● EXERCISE
Wherever the word "إربد" shows up in the data, report the line it sits in.

------ WORKING DATA

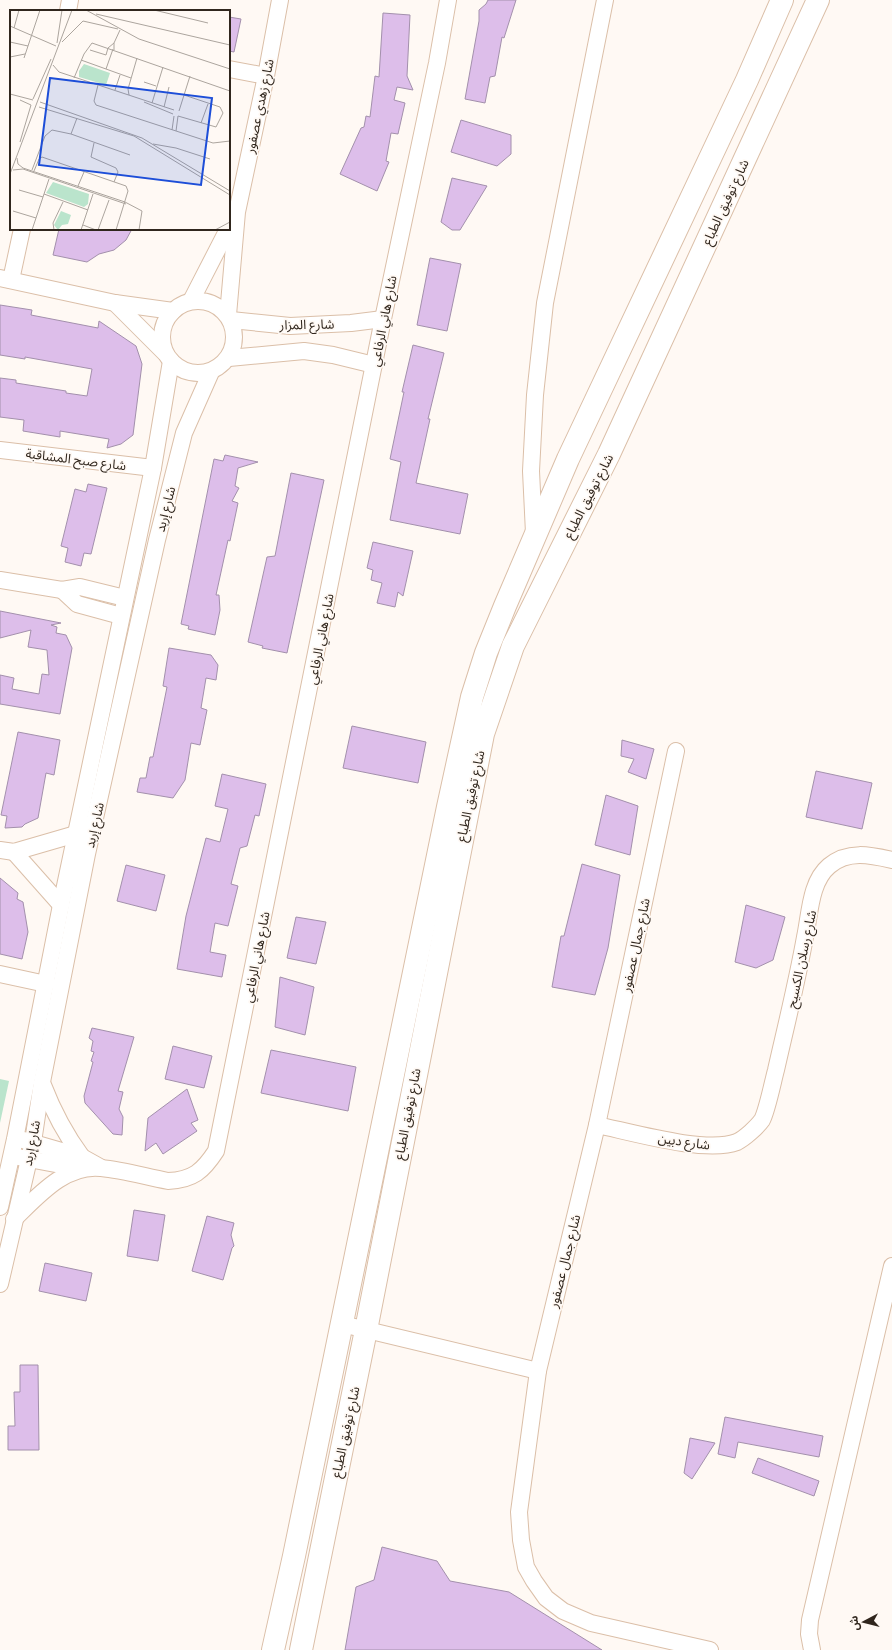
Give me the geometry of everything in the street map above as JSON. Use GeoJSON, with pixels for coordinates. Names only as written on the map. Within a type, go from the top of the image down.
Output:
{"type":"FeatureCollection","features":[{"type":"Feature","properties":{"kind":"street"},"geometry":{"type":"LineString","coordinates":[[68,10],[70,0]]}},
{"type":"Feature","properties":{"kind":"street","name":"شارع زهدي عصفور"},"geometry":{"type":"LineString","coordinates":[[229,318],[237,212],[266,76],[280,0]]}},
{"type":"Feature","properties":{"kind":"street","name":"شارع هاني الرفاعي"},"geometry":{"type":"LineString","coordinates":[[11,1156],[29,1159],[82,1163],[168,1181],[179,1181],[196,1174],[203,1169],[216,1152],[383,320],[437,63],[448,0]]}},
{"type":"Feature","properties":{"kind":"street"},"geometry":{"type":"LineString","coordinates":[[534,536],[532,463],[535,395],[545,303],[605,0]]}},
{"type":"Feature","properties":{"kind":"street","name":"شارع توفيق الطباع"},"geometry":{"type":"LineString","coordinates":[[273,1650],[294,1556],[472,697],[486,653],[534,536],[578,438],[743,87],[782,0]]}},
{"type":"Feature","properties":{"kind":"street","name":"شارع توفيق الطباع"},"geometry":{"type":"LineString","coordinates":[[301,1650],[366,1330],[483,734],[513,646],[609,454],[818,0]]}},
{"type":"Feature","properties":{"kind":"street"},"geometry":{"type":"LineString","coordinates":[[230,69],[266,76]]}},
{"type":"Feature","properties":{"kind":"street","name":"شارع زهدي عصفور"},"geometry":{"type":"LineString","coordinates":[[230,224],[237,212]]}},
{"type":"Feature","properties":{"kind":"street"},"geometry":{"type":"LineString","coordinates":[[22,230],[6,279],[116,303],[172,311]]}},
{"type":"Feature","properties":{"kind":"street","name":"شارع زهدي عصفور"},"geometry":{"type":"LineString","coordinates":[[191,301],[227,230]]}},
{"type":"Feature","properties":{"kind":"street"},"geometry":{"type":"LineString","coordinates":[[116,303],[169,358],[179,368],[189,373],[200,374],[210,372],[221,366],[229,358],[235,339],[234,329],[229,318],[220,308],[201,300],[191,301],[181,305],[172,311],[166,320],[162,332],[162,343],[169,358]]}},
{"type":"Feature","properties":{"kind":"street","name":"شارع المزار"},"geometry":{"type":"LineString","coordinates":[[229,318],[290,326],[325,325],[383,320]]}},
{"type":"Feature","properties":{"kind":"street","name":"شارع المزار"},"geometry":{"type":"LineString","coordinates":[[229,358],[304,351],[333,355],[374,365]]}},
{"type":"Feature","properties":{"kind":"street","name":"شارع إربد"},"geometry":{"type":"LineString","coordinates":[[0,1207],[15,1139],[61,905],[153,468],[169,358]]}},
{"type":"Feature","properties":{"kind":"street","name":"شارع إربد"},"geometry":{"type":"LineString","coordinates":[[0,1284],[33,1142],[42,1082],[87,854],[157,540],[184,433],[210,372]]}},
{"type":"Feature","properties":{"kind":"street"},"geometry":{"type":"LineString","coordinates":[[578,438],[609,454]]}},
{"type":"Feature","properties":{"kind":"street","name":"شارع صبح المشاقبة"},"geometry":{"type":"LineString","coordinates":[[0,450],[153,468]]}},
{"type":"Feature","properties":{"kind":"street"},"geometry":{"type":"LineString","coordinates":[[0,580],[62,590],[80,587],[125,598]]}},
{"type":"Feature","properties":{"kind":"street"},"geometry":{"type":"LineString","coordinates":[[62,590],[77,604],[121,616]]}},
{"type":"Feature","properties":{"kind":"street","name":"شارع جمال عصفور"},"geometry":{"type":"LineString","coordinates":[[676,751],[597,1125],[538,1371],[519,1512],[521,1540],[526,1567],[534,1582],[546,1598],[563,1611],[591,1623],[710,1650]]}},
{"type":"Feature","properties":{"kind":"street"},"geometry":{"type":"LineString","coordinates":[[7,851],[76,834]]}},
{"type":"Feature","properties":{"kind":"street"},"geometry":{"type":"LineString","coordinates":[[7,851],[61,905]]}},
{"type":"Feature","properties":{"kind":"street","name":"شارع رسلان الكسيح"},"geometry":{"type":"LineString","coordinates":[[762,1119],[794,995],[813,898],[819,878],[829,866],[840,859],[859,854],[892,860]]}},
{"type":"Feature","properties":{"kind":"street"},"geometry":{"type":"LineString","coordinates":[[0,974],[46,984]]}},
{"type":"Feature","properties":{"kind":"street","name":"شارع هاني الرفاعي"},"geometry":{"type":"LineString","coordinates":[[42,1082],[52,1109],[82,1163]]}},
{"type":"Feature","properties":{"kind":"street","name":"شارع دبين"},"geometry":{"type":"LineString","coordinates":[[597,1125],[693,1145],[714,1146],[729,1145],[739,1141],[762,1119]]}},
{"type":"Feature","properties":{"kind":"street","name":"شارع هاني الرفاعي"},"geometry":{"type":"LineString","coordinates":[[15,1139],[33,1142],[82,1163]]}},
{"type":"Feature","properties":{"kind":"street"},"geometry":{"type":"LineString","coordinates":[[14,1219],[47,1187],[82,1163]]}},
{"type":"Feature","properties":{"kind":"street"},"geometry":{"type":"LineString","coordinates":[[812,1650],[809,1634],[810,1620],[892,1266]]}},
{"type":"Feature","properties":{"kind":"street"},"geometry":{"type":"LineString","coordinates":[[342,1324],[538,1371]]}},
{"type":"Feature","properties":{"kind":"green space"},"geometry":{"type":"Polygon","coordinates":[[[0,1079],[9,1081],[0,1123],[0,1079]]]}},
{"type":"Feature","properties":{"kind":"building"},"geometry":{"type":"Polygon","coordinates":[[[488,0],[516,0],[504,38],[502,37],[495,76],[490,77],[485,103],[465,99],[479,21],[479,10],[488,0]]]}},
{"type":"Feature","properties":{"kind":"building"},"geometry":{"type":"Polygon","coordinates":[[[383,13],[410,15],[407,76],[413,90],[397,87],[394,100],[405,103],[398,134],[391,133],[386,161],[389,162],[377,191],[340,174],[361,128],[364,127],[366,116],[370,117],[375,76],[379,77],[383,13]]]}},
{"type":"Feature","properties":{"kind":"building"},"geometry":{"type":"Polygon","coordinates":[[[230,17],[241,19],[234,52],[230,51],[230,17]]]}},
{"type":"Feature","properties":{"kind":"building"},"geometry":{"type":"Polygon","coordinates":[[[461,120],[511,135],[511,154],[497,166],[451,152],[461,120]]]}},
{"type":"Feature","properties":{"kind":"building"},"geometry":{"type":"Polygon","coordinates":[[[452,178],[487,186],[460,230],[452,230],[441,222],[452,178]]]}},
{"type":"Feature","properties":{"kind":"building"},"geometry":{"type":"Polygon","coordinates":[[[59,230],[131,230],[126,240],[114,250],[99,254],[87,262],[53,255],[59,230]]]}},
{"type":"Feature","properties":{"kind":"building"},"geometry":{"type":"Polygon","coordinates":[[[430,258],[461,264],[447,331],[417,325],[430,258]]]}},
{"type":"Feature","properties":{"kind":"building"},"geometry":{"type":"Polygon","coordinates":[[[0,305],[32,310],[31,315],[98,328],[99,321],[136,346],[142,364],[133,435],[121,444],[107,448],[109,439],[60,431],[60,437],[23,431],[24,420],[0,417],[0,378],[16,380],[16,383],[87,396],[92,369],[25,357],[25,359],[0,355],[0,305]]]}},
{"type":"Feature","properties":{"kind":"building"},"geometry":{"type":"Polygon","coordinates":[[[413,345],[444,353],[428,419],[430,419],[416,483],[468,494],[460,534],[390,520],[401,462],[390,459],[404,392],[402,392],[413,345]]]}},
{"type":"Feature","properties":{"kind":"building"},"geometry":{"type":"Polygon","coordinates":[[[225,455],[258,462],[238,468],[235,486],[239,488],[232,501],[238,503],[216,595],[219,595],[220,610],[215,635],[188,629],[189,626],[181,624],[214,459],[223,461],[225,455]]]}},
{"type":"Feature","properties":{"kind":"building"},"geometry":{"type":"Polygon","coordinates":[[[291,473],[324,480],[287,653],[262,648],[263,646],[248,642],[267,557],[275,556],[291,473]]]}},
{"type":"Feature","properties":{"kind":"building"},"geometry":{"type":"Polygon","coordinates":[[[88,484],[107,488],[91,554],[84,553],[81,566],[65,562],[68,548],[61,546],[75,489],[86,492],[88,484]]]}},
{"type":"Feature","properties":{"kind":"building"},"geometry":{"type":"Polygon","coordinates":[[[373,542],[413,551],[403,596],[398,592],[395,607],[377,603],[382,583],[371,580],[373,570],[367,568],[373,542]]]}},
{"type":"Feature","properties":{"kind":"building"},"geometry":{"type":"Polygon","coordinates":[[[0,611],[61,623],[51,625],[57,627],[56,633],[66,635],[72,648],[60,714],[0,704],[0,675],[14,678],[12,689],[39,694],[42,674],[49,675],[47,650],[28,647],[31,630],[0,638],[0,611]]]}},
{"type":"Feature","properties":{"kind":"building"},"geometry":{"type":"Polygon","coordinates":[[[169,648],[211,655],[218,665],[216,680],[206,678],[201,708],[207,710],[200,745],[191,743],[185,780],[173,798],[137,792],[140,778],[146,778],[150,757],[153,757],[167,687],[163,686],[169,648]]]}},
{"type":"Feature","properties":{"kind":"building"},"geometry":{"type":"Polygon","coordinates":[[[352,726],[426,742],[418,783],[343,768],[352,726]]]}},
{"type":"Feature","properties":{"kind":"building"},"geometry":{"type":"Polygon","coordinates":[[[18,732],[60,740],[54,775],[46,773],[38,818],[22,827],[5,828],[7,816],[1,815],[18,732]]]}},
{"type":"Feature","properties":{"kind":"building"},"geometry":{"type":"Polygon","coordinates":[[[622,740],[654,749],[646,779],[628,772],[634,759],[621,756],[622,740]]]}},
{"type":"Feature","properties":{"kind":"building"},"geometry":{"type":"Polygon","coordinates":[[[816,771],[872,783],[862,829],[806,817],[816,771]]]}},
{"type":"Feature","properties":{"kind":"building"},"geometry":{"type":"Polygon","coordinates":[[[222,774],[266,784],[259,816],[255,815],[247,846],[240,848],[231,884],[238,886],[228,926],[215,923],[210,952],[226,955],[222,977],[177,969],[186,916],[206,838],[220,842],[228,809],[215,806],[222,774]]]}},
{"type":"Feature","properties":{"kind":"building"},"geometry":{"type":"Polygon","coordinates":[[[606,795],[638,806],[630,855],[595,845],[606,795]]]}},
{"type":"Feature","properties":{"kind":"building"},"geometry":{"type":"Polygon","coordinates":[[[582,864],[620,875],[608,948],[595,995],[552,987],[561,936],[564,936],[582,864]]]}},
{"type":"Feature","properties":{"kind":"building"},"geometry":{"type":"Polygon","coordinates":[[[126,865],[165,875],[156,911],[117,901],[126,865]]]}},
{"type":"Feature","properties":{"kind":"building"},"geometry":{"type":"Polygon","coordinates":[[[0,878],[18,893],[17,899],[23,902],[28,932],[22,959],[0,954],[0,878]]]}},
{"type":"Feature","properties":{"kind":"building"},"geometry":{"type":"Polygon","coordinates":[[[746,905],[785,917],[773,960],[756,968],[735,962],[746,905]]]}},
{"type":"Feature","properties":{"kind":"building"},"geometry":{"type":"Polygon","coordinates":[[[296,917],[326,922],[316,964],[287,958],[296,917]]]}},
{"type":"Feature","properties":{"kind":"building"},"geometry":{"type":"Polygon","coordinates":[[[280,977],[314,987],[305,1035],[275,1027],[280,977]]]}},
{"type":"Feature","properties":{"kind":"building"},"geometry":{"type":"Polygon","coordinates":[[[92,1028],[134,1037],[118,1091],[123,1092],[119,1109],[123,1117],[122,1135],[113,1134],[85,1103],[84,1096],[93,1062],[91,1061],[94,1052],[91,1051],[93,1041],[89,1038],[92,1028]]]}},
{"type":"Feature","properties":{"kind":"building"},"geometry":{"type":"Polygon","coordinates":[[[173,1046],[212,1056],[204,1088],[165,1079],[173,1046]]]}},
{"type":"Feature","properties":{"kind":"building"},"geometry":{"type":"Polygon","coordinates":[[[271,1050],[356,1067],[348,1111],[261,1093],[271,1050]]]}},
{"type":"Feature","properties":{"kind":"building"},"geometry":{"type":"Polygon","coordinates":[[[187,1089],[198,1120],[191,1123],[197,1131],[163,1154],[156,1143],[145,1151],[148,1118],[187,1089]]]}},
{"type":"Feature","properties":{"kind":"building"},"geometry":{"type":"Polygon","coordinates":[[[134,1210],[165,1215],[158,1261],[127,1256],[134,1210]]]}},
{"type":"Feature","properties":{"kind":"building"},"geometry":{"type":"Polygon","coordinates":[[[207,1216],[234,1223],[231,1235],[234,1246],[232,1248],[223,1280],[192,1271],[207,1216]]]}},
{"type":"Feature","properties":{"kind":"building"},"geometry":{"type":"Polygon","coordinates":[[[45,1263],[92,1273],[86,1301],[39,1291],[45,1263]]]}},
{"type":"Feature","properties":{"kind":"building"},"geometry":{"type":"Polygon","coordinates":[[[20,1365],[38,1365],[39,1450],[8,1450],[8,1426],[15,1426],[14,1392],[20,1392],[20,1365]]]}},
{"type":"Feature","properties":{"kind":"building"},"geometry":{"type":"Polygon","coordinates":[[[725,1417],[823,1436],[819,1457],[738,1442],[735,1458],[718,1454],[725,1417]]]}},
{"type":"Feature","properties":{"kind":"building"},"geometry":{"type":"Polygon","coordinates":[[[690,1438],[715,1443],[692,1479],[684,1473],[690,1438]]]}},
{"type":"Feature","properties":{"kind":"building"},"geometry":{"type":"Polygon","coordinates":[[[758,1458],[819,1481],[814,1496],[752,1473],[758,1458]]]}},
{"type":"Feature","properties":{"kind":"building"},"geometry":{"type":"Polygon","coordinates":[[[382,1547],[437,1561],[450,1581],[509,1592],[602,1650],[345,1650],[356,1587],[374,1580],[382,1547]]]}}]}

------------

● OUTPUT FOR THIS TASK
{"type":"Feature","properties":{"kind":"street","name":"شارع إربد"},"geometry":{"type":"LineString","coordinates":[[0,1207],[15,1139],[61,905],[153,468],[169,358]]}},
{"type":"Feature","properties":{"kind":"street","name":"شارع إربد"},"geometry":{"type":"LineString","coordinates":[[0,1284],[33,1142],[42,1082],[87,854],[157,540],[184,433],[210,372]]}},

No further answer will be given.